(Required work) Below is a listing; restate from it, character for character, the lines beginning at the line holding "[296,349,550,361] functionality complies" and ending at the line holding "[172,79,230,92] Hawaii ->", both included.

(Records to use)
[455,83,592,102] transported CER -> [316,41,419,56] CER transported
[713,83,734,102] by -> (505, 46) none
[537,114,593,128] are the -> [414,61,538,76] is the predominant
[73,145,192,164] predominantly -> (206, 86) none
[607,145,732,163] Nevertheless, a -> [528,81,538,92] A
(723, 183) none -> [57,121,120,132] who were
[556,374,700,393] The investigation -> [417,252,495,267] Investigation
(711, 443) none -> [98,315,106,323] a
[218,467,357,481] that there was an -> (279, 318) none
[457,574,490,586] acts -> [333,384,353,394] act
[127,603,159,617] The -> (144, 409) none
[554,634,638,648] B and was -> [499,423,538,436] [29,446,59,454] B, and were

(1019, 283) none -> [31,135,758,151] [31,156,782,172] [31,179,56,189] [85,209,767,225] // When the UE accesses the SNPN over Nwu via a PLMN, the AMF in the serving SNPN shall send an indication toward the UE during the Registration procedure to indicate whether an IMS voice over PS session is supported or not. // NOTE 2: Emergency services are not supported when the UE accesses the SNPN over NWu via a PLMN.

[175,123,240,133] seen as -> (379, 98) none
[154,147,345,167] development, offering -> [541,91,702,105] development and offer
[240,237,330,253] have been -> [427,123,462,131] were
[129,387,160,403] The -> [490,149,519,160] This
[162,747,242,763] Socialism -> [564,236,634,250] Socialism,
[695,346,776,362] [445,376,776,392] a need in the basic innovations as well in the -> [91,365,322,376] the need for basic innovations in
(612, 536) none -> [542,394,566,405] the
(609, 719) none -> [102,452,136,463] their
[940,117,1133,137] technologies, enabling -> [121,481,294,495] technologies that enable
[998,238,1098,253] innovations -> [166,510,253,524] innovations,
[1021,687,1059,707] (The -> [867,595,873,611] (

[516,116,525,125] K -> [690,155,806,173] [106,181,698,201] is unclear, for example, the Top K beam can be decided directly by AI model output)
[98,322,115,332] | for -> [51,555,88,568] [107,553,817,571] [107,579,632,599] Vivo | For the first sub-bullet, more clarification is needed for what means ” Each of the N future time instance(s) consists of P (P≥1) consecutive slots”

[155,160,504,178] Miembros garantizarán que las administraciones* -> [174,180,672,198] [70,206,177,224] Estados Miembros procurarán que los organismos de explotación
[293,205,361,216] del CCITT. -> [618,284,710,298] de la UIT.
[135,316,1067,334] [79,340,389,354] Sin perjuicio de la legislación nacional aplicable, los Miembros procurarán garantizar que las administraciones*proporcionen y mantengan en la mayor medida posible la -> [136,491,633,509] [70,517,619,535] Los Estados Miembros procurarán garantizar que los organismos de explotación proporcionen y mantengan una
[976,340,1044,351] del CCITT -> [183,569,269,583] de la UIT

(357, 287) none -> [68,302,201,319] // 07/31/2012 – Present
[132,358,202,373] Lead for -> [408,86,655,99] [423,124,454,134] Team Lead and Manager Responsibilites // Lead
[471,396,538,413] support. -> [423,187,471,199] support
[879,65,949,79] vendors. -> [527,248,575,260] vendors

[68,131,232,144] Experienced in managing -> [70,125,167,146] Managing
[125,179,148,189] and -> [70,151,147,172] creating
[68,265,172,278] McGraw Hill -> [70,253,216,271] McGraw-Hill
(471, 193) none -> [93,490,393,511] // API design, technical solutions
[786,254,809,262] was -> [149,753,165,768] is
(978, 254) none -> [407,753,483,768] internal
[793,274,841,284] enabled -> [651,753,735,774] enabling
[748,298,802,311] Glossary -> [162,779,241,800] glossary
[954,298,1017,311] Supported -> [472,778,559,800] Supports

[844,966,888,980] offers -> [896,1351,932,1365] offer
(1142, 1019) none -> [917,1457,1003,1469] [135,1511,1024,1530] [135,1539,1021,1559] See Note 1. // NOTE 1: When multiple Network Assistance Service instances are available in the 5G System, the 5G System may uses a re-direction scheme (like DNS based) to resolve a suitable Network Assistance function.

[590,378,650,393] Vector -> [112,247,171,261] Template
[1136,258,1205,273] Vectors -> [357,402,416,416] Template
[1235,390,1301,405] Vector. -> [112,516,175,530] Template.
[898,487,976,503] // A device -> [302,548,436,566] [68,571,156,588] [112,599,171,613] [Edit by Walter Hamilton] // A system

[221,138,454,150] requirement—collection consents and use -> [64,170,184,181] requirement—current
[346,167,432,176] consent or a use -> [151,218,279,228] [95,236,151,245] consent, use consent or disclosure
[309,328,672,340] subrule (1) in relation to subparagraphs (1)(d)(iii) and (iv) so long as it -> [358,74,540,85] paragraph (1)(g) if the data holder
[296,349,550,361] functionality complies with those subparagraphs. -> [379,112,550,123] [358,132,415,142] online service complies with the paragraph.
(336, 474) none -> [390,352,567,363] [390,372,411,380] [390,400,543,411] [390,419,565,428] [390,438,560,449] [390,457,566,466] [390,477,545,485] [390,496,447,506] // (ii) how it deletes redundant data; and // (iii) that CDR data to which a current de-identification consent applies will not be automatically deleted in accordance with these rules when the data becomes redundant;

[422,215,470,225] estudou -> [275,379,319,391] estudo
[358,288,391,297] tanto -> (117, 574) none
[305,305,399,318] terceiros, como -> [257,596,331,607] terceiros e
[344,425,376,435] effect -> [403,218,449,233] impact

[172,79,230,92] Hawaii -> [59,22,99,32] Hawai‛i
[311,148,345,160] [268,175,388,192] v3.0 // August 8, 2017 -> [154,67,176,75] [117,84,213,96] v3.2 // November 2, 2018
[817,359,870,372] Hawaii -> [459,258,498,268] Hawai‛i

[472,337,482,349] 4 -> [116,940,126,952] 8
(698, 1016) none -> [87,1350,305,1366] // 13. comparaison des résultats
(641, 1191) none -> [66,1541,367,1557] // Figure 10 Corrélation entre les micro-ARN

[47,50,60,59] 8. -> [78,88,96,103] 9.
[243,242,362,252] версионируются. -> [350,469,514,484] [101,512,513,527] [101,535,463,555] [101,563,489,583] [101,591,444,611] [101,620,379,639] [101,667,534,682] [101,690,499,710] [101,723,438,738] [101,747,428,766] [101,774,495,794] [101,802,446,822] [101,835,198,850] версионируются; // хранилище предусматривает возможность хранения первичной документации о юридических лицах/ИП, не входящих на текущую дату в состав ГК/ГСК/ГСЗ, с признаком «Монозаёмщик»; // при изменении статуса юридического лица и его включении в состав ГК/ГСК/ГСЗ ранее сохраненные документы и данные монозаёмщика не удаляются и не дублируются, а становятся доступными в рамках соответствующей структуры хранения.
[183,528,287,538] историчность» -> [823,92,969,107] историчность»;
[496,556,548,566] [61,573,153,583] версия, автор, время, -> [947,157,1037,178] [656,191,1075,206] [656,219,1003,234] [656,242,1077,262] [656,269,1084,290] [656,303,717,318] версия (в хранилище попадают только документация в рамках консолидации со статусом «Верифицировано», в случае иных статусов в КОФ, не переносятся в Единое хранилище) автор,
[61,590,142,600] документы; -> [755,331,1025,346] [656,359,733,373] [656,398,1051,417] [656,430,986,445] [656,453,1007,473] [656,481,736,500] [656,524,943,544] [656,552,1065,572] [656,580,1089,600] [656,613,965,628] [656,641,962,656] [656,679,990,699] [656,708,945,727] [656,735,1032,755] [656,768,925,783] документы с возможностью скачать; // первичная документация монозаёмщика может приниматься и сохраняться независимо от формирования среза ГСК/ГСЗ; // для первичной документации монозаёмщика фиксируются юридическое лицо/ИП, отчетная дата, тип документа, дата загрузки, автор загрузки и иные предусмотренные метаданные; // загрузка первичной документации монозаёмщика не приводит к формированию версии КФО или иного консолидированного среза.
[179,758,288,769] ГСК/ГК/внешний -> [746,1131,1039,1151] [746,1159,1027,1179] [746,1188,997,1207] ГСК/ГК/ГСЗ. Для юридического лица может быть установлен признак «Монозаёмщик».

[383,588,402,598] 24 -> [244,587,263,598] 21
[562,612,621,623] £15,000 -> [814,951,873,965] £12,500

(Response below)
[296,349,550,361] functionality complies with those subparagraphs. -> [379,112,550,123] [358,132,415,142] online service complies with the paragraph.
(336, 474) none -> [390,352,567,363] [390,372,411,380] [390,400,543,411] [390,419,565,428] [390,438,560,449] [390,457,566,466] [390,477,545,485] [390,496,447,506] // (ii) how it deletes redundant data; and // (iii) that CDR data to which a current de-identification consent applies will not be automatically deleted in accordance with these rules when the data becomes redundant;

[422,215,470,225] estudou -> [275,379,319,391] estudo
[358,288,391,297] tanto -> (117, 574) none
[305,305,399,318] terceiros, como -> [257,596,331,607] terceiros e
[344,425,376,435] effect -> [403,218,449,233] impact

[172,79,230,92] Hawaii -> [59,22,99,32] Hawai‛i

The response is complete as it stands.